Suatu saat, Umar yang dianggap sahabat bagi Belanda, kemudian memberontak dan bergabung kembali dalam barisan rakyat Aceh. Di situlah, ia dengan Cut Nyak Dhien pamit undur diri kepada masyarakat Enam Mukim sembari bergerilya melawan Belanda dari dalam hutan. Faktanya, Sekalipun akhirnya Umar dibuat Syahid lewat dua butir peluru yang ditembakkan oleh belanda.
Kala itu Cut Nyak Dhien untuk kali kedua mendapat cobaan yang besar. Mau tak mau, sembari mengumpulkan tekad dan kekuatan, ia langsung memimpin garda paling depan perlawan rakyat aceh dengan cara bergerilya. Sayangnya, fisik makin lemah, tenaga berkurang, penyakit rabun mata dan encok jadi kendala dalam perjuangan.
Selanjutnya, Cut Nyak Dhien ditangkap oleh Belanda pada 6 November 1905 atas laporan orang kepercayaannya sendiri. Tak lama kemudian, Cut Nyak Dhien diasingkan ke Sumedang (Jawa Barat), dan pada tanggal 6 November 1908, ia meninggal tepat pada usia 60 tahun.
Sehingga wajar bila sejarawan, JJ Rizal yang dihubungi beberapa waktu lalu, menyebutnya sosok yang keras kepala, berpendirian teguh dan tidak gampang tunduk itu sebagai sesosok pahlawan bangsa yang menginspirasi.
"Ciri-ciri di atas sudah menjadi ciri dari generasinya, semisal pada masa itu, ada pula Panglima Polim maupun Pangeran Diponegoro yang senada memiliki eksistensi luar biasa dan tak mengenal kompromi kepada Belanda," Tutup JJ Rizal.
Merefleksikan perjalanan Cut Nyak Dhien di Sumedang
Sekalipun Cut Nyak Dhien telah tiada, semangatnya mempertahankan tanah leluhurnya patut diapresiasi oleh segenap bangsa Indonesia. Beruntungnya, orang-orang yang ingin mengenang sosoknya, tak harus jauh-jauh berkunjung ke Aceh. Cukup langkahkan saja kaki menuju ke Sumedang, Jawa Barat. Betapa tidak, disanalah gudangnya kisah menarik seputar kehidupan Cut Nyak Dhien sebelum meninggal.

| Catatan yang ditampilkan |
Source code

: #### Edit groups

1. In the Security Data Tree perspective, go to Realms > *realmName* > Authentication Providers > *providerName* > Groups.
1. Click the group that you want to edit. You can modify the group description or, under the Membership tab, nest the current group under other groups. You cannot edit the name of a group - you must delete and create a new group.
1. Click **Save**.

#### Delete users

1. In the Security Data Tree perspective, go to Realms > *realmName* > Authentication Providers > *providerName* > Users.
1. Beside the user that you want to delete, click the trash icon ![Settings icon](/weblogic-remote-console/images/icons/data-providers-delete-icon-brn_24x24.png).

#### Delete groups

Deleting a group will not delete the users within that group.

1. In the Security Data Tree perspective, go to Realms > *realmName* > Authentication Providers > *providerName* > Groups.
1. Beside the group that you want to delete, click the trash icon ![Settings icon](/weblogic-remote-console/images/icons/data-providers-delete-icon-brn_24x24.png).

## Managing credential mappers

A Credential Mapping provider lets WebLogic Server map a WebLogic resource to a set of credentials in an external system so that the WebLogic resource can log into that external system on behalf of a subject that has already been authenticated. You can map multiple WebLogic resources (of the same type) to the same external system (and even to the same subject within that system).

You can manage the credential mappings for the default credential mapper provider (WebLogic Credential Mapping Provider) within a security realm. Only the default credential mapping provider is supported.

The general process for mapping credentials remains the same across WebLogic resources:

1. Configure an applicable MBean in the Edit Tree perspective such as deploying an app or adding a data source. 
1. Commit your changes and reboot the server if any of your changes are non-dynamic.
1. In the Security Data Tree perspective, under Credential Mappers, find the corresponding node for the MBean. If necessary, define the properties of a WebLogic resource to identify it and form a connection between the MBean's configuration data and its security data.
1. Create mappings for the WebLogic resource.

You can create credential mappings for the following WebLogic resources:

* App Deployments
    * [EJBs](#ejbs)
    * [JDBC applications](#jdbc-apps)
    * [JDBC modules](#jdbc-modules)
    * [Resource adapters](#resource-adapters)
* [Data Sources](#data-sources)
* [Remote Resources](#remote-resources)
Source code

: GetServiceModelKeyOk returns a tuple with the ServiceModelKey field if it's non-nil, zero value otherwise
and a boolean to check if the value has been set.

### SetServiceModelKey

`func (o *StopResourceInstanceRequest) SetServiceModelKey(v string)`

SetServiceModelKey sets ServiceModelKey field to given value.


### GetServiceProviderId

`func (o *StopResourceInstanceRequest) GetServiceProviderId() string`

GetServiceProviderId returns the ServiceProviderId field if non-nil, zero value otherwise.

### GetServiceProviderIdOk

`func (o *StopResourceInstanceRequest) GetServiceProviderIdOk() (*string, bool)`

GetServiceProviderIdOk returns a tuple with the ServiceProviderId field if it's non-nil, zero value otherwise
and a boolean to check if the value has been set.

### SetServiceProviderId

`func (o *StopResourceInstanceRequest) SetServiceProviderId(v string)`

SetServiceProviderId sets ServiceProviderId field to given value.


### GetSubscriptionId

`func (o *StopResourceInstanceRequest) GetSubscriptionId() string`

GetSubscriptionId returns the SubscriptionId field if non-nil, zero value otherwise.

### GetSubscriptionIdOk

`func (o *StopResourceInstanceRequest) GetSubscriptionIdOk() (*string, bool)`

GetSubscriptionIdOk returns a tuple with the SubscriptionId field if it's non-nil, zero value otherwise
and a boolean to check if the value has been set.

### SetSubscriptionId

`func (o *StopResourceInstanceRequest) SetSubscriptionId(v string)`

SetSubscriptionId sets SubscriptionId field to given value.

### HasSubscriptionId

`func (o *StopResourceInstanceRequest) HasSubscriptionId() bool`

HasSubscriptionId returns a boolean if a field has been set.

| Tugas A |
Apakah tiap pernyataan ini sesuai dengan teks tentang Cut Nyak Dhien: (i) Cut Nyak Dhien ditangkap Belanda pada 6 November 1905; (ii) Cut Nyak Dhien diasingkan ke Aceh; (iii) JJ Rizal menyebut Panglima Polim sebagai tokoh dari masa yang sama? Jawab ya atau tidak untuk masing-masing, lalu kutip kata-kata penentunya persis dari teks.
| Tugas B |
Ulangi persis dari catatan di atas semua baris, mulai dari baris yang memuat "### SetSubscriptionId" sampai baris yang memuat "(o *StopResourceInstanceRequest) HasSubscriptionId()". Kedua baris itu ikut disertakan.

| Jawaban A |
(i) Ya: "Cut Nyak Dhien ditangkap oleh Belanda pada 6 November 1905"
(ii) Tidak: "Cut Nyak Dhien diasingkan ke Sumedang (Jawa Barat)"
(iii) Ya: "semisal pada masa itu, ada pula Panglima Polim maupun Pangeran Diponegoro"

| Jawaban B |
### SetSubscriptionId

`func (o *StopResourceInstanceRequest) SetSubscriptionId(v string)`

SetSubscriptionId sets SubscriptionId field to given value.

### HasSubscriptionId

`func (o *StopResourceInstanceRequest) HasSubscriptionId() bool`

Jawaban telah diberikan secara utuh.